▶ [DATA FOR PROCESSING]
>>>>

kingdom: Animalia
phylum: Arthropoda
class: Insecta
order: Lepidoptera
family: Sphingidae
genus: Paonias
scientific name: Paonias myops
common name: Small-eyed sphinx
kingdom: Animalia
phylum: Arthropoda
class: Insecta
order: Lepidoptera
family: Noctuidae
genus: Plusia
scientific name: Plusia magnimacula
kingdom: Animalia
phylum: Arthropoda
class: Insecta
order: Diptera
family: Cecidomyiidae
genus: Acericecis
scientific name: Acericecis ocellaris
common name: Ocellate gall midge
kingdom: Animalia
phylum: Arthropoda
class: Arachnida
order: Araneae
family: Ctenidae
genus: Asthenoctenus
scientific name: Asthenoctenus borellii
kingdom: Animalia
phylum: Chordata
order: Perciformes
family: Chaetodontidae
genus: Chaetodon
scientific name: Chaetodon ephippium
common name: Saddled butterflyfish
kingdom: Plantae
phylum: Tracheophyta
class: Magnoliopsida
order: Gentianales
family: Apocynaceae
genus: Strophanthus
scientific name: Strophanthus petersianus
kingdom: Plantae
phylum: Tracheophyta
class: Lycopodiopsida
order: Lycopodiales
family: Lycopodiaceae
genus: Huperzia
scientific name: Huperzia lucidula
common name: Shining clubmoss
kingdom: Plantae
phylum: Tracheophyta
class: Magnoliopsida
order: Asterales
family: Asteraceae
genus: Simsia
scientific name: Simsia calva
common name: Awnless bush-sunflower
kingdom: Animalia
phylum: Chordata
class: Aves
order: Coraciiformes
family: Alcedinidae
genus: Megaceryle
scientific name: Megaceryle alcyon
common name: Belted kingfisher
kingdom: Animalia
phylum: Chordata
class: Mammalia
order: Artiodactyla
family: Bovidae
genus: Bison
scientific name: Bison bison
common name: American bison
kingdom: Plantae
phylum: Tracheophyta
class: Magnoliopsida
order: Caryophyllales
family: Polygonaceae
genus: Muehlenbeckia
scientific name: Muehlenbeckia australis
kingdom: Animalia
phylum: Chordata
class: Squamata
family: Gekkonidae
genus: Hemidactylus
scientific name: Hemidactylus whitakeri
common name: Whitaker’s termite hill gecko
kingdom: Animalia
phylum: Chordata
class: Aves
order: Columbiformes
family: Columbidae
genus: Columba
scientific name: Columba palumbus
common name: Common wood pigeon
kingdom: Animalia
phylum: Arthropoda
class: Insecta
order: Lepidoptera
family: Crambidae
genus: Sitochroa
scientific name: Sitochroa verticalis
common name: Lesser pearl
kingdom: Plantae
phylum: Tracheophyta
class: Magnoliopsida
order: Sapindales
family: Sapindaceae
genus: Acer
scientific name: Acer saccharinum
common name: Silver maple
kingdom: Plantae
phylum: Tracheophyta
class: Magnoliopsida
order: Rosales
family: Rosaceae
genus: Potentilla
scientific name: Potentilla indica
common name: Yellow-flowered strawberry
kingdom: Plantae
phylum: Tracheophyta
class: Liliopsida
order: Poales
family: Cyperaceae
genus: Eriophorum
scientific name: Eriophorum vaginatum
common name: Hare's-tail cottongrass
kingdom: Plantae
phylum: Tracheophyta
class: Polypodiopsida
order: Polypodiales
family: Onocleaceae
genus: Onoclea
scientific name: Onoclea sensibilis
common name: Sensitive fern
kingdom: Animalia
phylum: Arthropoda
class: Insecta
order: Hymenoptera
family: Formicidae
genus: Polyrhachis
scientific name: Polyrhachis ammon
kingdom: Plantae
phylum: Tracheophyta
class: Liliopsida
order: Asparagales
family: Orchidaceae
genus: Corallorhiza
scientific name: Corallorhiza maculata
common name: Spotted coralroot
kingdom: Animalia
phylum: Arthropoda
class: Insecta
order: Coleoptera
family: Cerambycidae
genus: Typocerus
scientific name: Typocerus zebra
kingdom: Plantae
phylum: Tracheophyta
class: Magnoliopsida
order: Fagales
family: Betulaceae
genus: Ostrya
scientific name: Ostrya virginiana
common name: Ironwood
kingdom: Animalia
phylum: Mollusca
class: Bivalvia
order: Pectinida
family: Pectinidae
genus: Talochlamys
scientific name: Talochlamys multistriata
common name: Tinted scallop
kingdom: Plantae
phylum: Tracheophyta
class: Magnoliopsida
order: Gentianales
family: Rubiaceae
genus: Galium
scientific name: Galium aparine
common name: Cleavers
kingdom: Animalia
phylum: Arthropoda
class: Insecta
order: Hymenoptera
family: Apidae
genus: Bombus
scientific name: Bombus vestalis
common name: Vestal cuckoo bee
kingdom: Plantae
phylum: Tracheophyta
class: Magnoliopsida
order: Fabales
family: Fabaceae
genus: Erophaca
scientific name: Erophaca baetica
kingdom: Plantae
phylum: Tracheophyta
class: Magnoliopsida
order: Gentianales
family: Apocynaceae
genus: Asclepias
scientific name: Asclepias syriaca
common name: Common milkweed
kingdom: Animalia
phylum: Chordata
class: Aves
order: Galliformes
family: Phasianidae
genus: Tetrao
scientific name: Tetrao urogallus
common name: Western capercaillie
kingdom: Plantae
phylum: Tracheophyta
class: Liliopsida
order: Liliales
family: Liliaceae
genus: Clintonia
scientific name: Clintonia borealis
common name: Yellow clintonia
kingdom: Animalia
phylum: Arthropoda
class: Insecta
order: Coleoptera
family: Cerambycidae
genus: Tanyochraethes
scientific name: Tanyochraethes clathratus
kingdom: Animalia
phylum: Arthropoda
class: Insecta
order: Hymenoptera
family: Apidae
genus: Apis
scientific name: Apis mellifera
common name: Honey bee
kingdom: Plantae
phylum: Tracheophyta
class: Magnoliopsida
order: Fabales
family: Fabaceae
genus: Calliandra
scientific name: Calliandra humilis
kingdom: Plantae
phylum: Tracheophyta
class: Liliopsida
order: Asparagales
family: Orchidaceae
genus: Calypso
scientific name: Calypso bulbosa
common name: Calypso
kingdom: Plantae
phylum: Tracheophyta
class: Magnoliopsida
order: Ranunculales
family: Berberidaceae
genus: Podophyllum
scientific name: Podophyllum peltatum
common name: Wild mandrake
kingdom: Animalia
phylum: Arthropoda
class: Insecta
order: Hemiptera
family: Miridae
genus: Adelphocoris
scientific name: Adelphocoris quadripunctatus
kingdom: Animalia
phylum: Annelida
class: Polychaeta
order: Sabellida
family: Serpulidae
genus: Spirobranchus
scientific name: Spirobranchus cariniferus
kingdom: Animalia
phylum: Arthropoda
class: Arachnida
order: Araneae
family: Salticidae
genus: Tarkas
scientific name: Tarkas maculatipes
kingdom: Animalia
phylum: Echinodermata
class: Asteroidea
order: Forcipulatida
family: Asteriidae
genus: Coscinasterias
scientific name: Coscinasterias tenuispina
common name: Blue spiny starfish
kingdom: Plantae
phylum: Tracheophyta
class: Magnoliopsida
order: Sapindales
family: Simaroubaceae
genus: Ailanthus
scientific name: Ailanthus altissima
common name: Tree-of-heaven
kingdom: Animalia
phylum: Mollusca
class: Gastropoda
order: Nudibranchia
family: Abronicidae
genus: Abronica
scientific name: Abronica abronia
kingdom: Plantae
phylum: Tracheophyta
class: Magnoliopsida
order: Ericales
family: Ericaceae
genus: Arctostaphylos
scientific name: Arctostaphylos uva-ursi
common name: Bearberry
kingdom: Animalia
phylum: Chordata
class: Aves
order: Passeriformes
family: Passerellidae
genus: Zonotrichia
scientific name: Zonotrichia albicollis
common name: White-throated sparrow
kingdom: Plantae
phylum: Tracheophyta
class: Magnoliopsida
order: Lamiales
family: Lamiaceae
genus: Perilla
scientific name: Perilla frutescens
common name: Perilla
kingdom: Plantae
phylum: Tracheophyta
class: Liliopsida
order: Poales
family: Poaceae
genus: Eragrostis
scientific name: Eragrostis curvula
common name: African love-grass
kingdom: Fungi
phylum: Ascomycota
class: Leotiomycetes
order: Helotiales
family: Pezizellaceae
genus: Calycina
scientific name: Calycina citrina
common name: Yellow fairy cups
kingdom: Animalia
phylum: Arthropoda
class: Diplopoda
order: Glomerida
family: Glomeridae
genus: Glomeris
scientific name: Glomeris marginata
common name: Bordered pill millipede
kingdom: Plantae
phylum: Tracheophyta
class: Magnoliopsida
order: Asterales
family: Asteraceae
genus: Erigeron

<<<<

▶ [TASK DESCRIPTION] Copy out the lines of the material exactly, from the line containing "scientific name: Arctostaphylos uva-ursi" through the final line of the material.

▶ [COMPLETED EXERCISE]
scientific name: Arctostaphylos uva-ursi
common name: Bearberry
kingdom: Animalia
phylum: Chordata
class: Aves
order: Passeriformes
family: Passerellidae
genus: Zonotrichia
scientific name: Zonotrichia albicollis
common name: White-throated sparrow
kingdom: Plantae
phylum: Tracheophyta
class: Magnoliopsida
order: Lamiales
family: Lamiaceae
genus: Perilla
scientific name: Perilla frutescens
common name: Perilla
kingdom: Plantae
phylum: Tracheophyta
class: Liliopsida
order: Poales
family: Poaceae
genus: Eragrostis
scientific name: Eragrostis curvula
common name: African love-grass
kingdom: Fungi
phylum: Ascomycota
class: Leotiomycetes
order: Helotiales
family: Pezizellaceae
genus: Calycina
scientific name: Calycina citrina
common name: Yellow fairy cups
kingdom: Animalia
phylum: Arthropoda
class: Diplopoda
order: Glomerida
family: Glomeridae
genus: Glomeris
scientific name: Glomeris marginata
common name: Bordered pill millipede
kingdom: Plantae
phylum: Tracheophyta
class: Magnoliopsida
order: Asterales
family: Asteraceae
genus: Erigeron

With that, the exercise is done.